**Source text:**
Please or to access all these features

Mental health

Mumsnet hasn't checked the qualifications of anyone posting here. If you have medical concerns, please seek medical attention.

See all MNHQ comments on this thread

Anyone with health anxiety!!?

16 replies

Kate8989 · 20/04/2018 20:54

Always assume I have the worst form of things. I think I do it as a form of “preparation” incase bad things happen but it’s not helpful...
Anyone else the same!? I’m having a lap on Thursday and expecting the worse (thanks to Dr Google!) x

OP posts:
Bubblegum89 · 20/04/2018 21:26

I have health anxiety. It’s horrible. Although a lap is perfectly safe so you’ll be fine

Kate8989 · 20/04/2018 21:29

Thank you... im sat here thinking of the procedure and what they’ll do to me whilst I’m asleep. I’m really freaking out... but I also really want it done as I’m in pain everyday x

OP posts:
Bubblegum89 · 20/04/2018 21:31

I’ve been put to sleep before, it wasn’t bad at all. It will be worse in the long run to have the pain and worrying it’s something awful!

Kate8989 · 20/04/2018 21:42

May I ask what you were put to sleep for?! That’s what I’m most scared about... never had a general before. I’m proud for making the decision to have the lap as I know a lot of people wouldn’t but I can’t live with this pain anymore x

OP posts:
physicskate · 21/04/2018 09:10

I've had general twice. I was probably anxious about the anaesthesia for the first, fat more anxious about them fixing the problem for the second.

**Task to complete:**
Reproduce word for word the stretch of the health anxiety thread from "Please or to" through "with health anxiety!!?". The listing that comes next is separate from the health anxiety thread.

**Supplied information:**
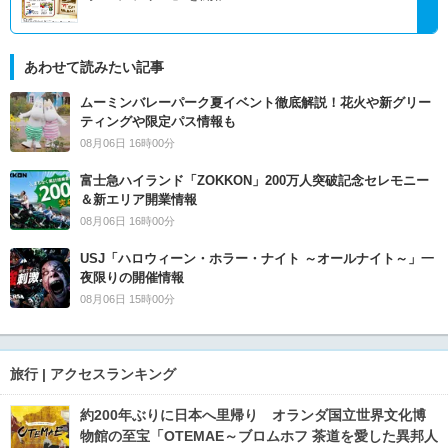
あわせて読みたい記事
ムーミンバレーパーク夏イベント徹底解説！花火や新グリー
ティングや限定パス情報も
08月06日 16時00分
富士急ハイランド「ZOKKON」200万人突破記念セレモニー
＆新エリア開業情報
08月06日 16時00分
USJ「ハロウィーン・ホラー・ナイト ～オールナイト～」一
夜限りの開催情報
08月06日 15時00分
旅行 | アクセスランキング
約200年ぶりに日本へ里帰り オランダ国立世界文化博
物館の至宝「OTEMAE～ブロムホフ 茶道を愛した異邦人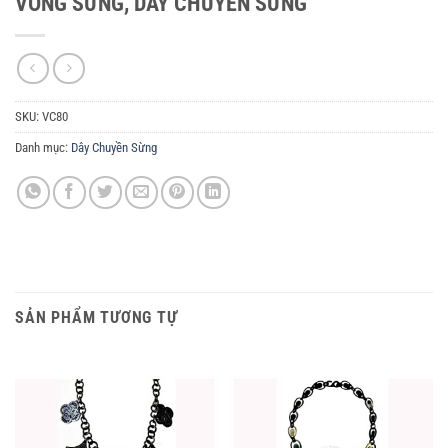
VÒNG SỪNG, DÂY CHUYỀN SỪNG
SKU:
VC80
Danh mục:
Dây Chuyền Sừng
SẢN PHẨM TƯƠNG TỰ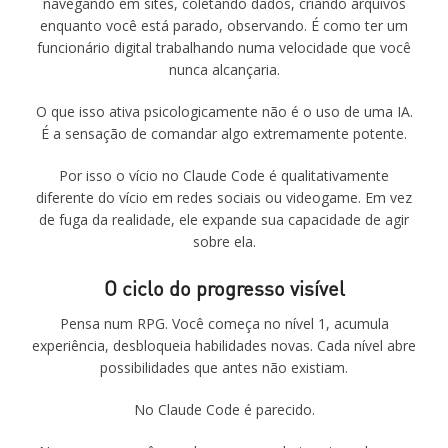
navegando em sites, coletando dados, criando arquivos
enquanto você está parado, observando. É como ter um
funcionário digital trabalhando numa velocidade que você
nunca alcançaria.
O que isso ativa psicologicamente não é o uso de uma IA.
É a sensação de comandar algo extremamente potente.
Por isso o vício no Claude Code é qualitativamente
diferente do vício em redes sociais ou videogame. Em vez
de fuga da realidade, ele expande sua capacidade de agir
sobre ela.
O ciclo do progresso visível
Pensa num RPG. Você começa no nível 1, acumula
experiência, desbloqueia habilidades novas. Cada nível abre
possibilidades que antes não existiam.
No Claude Code é parecido.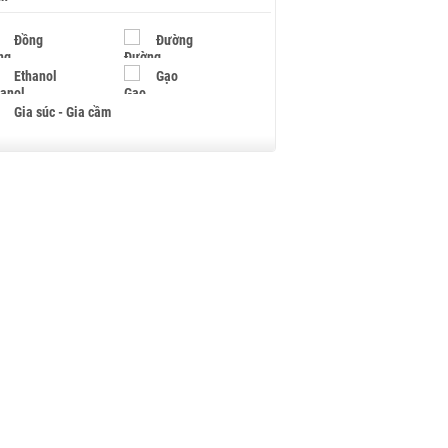
Đồng
Đường
Ethanol
Gạo
Gia súc - Gia cầm
Giấy
Gỗ
Hạt điều
Hồ tiêu - Hạt tiêu
Khí đốt
Kim loại khác
Mắc ca
Muối
Ngũ cốc
Nhựa - Hạt nhựa
Palladium
Phân bón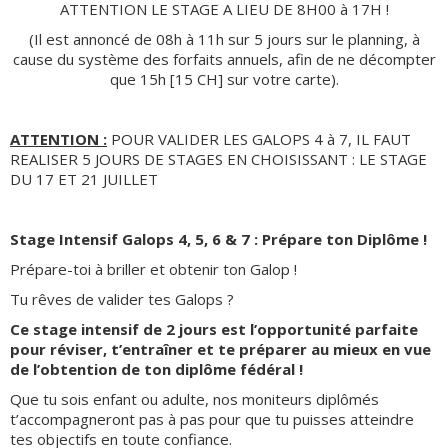
ATTENTION LE STAGE A LIEU DE 8H00 à 17H !
(Il est annoncé de 08h à 11h sur 5 jours sur le planning, à
cause du système des forfaits annuels, afin de ne décompter
que 15h [15 CH] sur votre carte).
ATTENTION :
POUR VALIDER LES GALOPS 4 à 7, IL FAUT
REALISER 5 JOURS DE STAGES EN CHOISISSANT : LE STAGE
DU 17 ET 21 JUILLET
Stage Intensif Galops 4, 5, 6 & 7 : Prépare ton Diplôme !
Prépare-toi à briller et obtenir ton Galop !
Tu rêves de valider tes Galops ?
Ce stage intensif de 2 jours est l’opportunité parfaite
pour réviser, t’entraîner et te préparer au mieux en vue
de l’obtention de ton diplôme fédéral !
Que tu sois enfant ou adulte, nos moniteurs diplômés
t’accompagneront pas à pas pour que tu puisses atteindre
tes objectifs en toute confiance.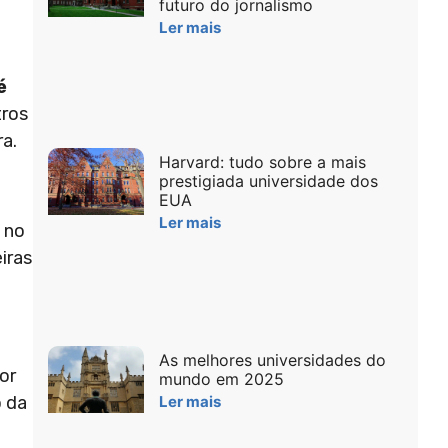
futuro do jornalismo
Ler mais
é
tros
ra.
Harvard: tudo sobre a mais
prestigiada universidade dos
EUA
Ler mais
 no
iras
As melhores universidades do
or
mundo em 2025
 da
Ler mais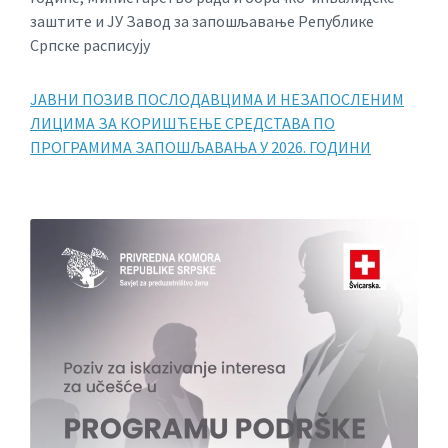
заштите и ЈУ Завод за запошљавање Републике
Српске расписују
ЈАВНИ ПОЗИВ ПОСЛОДАВЦИМА И НЕЗАПОСЛЕНИМ
ЛИЦИМА ЗА КОРИШЋЕЊЕ СРЕДСТАВА ПО
ПРОГРАМИМА ЗАПОШЉАВАЊА У 2026. ГОДИНИ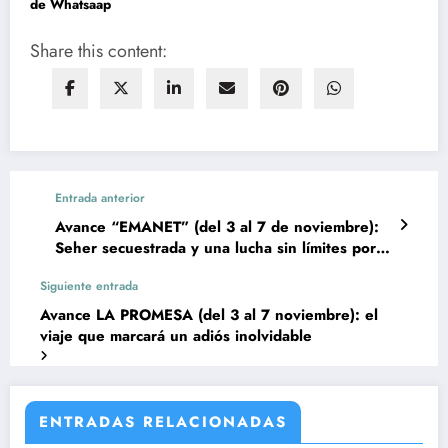
de Whatsaap
Share this content:
Entrada anterior
Avance “EMANET” (del 3 al 7 de noviembre):
Seher secuestrada y una lucha sin límites por
salvarla
Siguiente entrada
Avance LA PROMESA (del 3 al 7 noviembre): el
viaje que marcará un adiós inolvidable
ENTRADAS RELACIONADAS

**Your solution:**
Please or to access all these features

Mental health

Mumsnet hasn't checked the qualifications of anyone posting here. If you have medical concerns, please seek medical attention.

See all MNHQ comments on this thread

Anyone with health anxiety!!?